### ABOUT THIS EXERCISE
Lines in the listing below that hold "Penumpang" are the ones to copy.

*** DATA TO PROCESS Section Begins ***

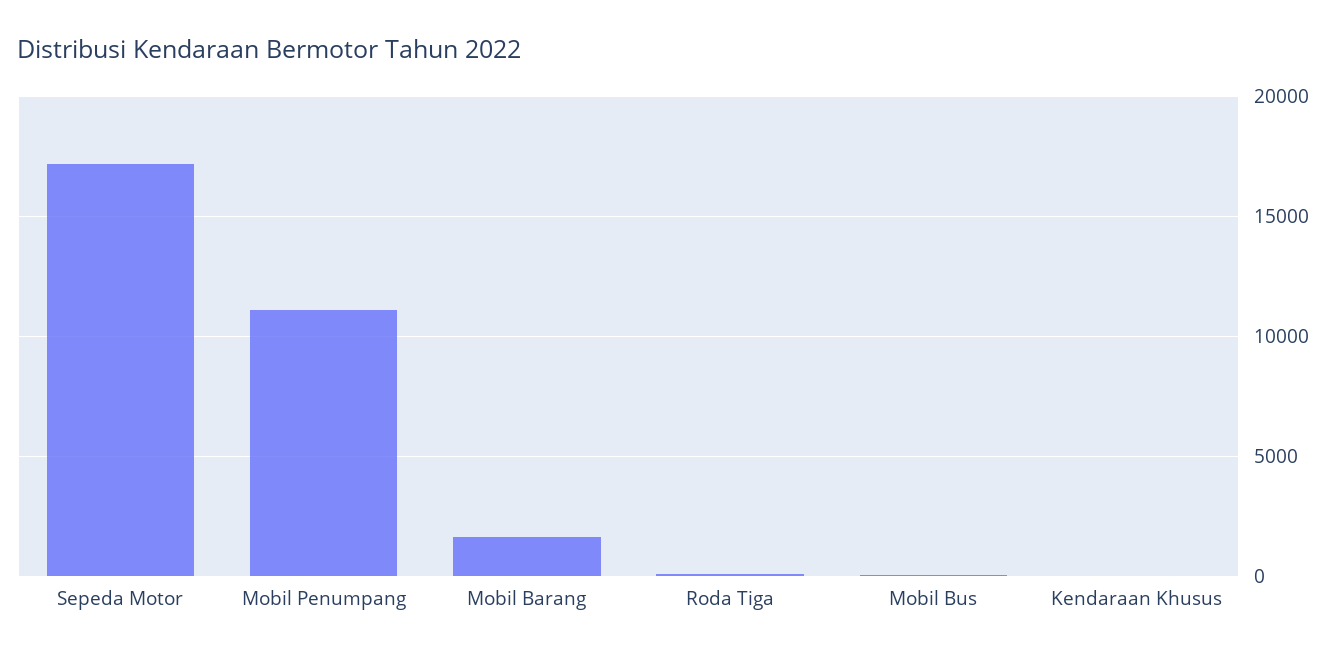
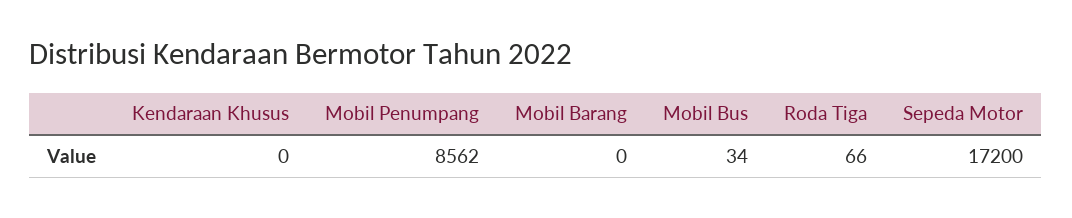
  {
    "Sepeda Motor": 17200,
-   "Mobil Penumpang": 11000,
+   "Mobil Penumpang": 8562,
-   "Mobil Barang": 1500,
+   "Mobil Barang": 0,
    "Roda Tiga": 66,
    "Mobil Bus": 34,
    "Kendaraan Khusus": 0
  }

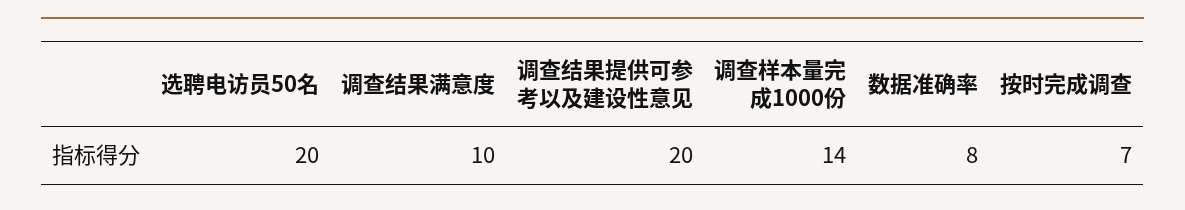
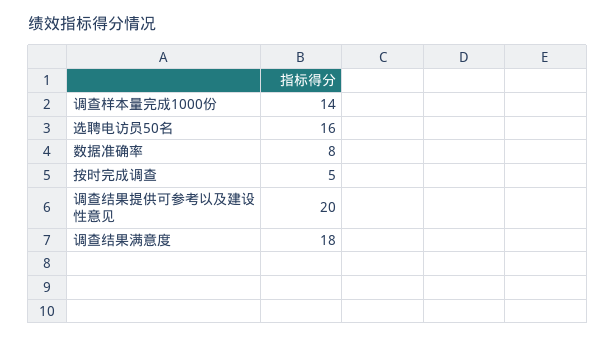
  {
-   "选聘电访员50名": 20,
+   "选聘电访员50名": 16,
-   "调查结果满意度": 10,
+   "调查结果满意度": 18,
    "调查结果提供可参考以及建设性意见": 20,
    "调查样本量完成1000份": 14,
    "数据准确率": 8,
-   "按时完成调查": 7
+   "按时完成调查": 5
  }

*** DATA TO PROCESS Section Ends ***

### YOUR SOLUTION
-   "Mobil Penumpang": 11000,
+   "Mobil Penumpang": 8562,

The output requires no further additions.